→ Texto de lectura
----------------

Si Óscar Freire hubiera nacido en Las Ardenas compartiría alguna
plaza con algún héroe de la segunda guerra mundial, pero como nació en Torrelavega,
se tiene que conformar con ser hijo predilecto de Cantabria y alcalde honorario
de su ciudad, cargos que sirven para que el político de turno llene su agenda
el día de la entrega y poco más. A Freire, triple campeón del mundo y con
parcela propia en la historia del ciclismo, no se le reconoce como debería en
su propio país, algo que comparte involuntariamente con Pedro Almodóvar, porque
aquí siempre hemos preferido los héroes de las siestas de tres semanas y las
altas cumbres. Quizás por eso o por alguna otra razón que él sabrá vive en
Suiza y se atreve a decir esto del asunto "Contador".
El caso es que el corredor cántabro, a sus 36 años y ya de vuelta de todo, dio
ayer una lección de las que se recuerdan en la Amstel Gold Race, primera clásica del tríptico de Las Ardenas, clásica que no se corre propiamente en
Las Ardenas y que está patrocinada por una cerveza. Pero que es muy importante, vamos. A unos diez kilómetros de meta,
cuando nadie lo esperaba, mientras el grupo de favoritos se dedicaba a la clásica guerra de nervios, Freire, el sprinter solitario, la leyenda sin heroísmo, arrancó
solo en busca del muro del Cauberg, donde finaliza la carrera. Por detrás, tras un pequeño desconcierto inicial, Gilbert, ganador en los dos últimos años, se erigía en capo de la carrera poniendo a tirar a su equipo contra el
cántabro.

----------------

→ Datos proporcionados
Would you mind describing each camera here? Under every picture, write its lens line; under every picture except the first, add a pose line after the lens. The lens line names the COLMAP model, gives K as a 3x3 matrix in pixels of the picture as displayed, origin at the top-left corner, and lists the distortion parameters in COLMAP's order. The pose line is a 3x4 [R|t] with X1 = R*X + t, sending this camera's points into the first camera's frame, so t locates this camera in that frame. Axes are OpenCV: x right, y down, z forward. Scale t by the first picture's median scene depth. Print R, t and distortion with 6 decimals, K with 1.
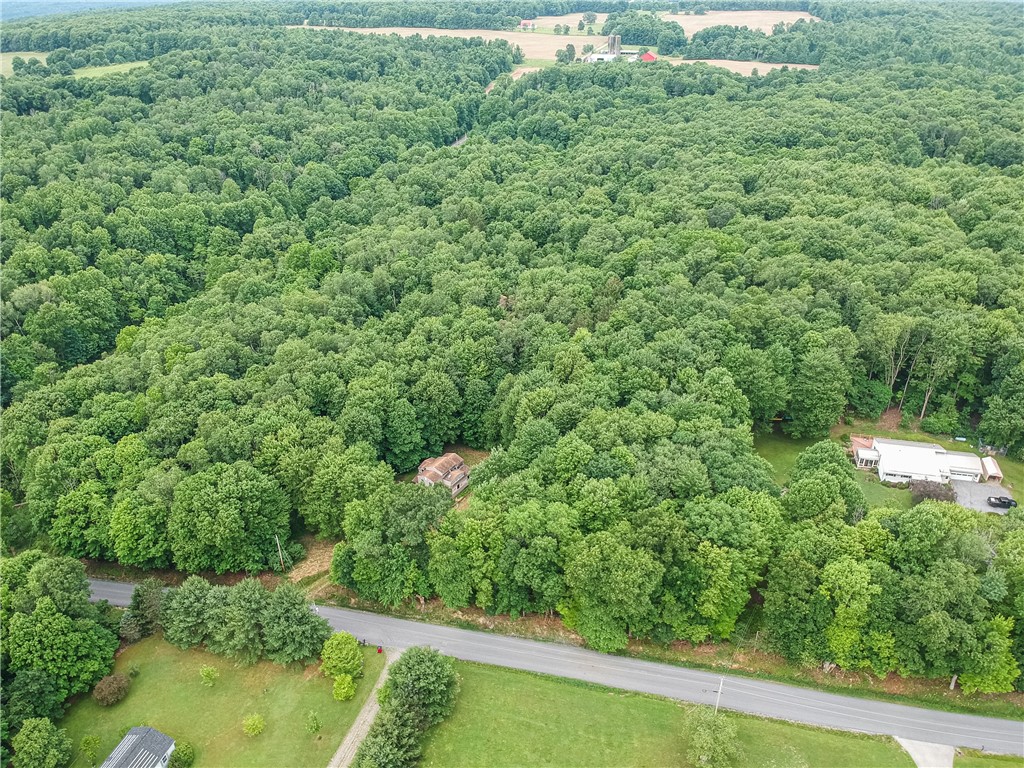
lens RADIAL K [[750.6, 0, 512.0], [0, 750.6, 384.0], [0, 0, 1]] dist [0.065902, -0.130368]
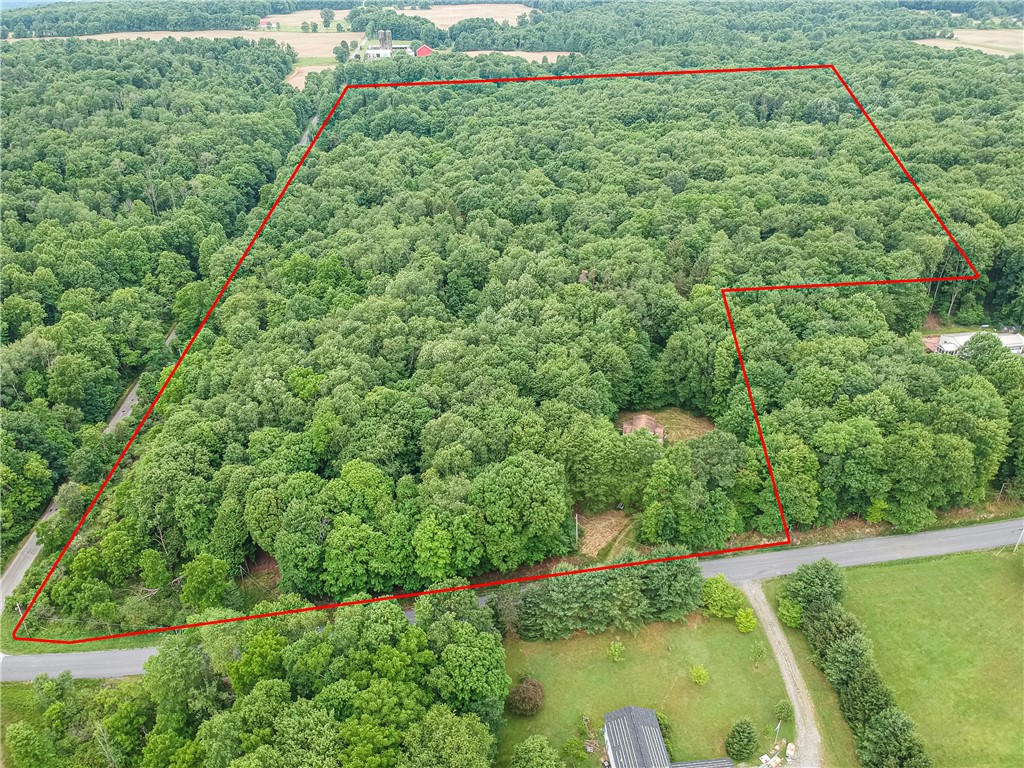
lens RADIAL K [[750.6, 0, 512.0], [0, 750.6, 384.0], [0, 0, 1]] dist [0.065902, -0.130368]
pose [[0.926759, -0.183398, 0.327845, -0.126594], [0.182386, 0.982635, 0.034117, -0.004356], [-0.328409, 0.028176, 0.944115, 0.012438]]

----------------

→ Consigna A
Enumera a todas las personas que el artículo sobre Óscar Freire menciona por su nombre o apellido.
→ Consigna B
Reanuda el artículo sobre Óscar Freire justo después de su última frase, con un párrafo que mantenga el tono de la crónica.

→ Resultado A
Óscar Freire, Pedro Almodóvar, Contador, Gilbert

→ Resultado B
El ciclista español de Katusha lo tenía difícil pero BMC no lograba recortar la diferencia, que nunca fue significativa. El cántabro
mantenía 10 o 12 segundos de ventaja sobre el pelotón al inicio del kilómetro
de ascensión al Cauberg. Había esperanza. Por detrás, a un suspiro, afilaban
sus cuchillos los galgos: Valverde, Purito, Sagan, Gilbert, Boasson-Hagen. Y se
encendieron los petardos.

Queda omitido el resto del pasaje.